BEGIN THE INPUT

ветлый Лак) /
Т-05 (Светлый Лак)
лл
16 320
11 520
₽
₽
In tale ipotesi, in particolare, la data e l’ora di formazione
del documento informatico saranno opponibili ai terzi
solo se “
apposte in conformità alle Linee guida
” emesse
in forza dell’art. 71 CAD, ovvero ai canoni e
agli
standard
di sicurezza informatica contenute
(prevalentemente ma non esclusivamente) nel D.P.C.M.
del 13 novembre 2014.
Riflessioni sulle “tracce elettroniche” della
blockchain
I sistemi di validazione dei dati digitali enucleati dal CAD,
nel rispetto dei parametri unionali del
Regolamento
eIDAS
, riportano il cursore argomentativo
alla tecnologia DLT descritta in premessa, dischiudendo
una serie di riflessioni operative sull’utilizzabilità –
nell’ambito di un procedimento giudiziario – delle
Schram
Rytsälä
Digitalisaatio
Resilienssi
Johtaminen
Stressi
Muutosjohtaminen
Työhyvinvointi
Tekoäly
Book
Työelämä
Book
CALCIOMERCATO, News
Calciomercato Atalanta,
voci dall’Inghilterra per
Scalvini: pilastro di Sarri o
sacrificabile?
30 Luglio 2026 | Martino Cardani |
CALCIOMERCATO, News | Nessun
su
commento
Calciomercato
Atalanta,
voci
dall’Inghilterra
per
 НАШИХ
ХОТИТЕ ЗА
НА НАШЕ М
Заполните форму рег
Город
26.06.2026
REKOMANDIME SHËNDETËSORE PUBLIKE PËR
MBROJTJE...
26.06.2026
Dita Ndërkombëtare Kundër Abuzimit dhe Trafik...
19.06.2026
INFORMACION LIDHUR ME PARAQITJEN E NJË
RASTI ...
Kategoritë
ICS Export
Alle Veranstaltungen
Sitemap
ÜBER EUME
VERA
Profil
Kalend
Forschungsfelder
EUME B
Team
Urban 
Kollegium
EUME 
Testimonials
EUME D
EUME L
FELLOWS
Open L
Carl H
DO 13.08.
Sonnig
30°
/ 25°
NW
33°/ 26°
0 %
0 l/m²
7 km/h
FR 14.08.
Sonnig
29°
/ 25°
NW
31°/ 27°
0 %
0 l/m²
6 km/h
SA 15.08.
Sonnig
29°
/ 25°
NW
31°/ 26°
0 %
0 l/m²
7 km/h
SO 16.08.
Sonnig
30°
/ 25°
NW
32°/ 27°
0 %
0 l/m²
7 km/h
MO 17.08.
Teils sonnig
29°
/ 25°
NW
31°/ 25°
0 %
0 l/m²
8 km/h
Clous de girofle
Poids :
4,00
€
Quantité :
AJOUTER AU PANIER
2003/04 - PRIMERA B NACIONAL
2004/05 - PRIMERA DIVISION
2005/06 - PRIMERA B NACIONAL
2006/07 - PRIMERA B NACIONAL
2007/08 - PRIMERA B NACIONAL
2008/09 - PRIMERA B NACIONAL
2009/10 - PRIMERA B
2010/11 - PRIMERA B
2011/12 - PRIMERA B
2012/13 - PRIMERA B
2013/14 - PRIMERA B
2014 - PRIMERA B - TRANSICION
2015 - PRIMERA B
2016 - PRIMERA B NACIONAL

END THE INPUT

### [EXERCISE INSTRUCTIONS]
Return every line from the start of the records up to and including the line that contains "il cursore argomentativo", copied verbatim.

### [SOLUTION TO THE EXERCISE]
ветлый Лак) /
Т-05 (Светлый Лак)
лл
16 320
11 520
₽
₽
In tale ipotesi, in particolare, la data e l’ora di formazione
del documento informatico saranno opponibili ai terzi
solo se “
apposte in conformità alle Linee guida
” emesse
in forza dell’art. 71 CAD, ovvero ai canoni e
agli
standard
di sicurezza informatica contenute
(prevalentemente ma non esclusivamente) nel D.P.C.M.
del 13 novembre 2014.
Riflessioni sulle “tracce elettroniche” della
blockchain
I sistemi di validazione dei dati digitali enucleati dal CAD,
nel rispetto dei parametri unionali del
Regolamento
eIDAS
, riportano il cursore argomentativo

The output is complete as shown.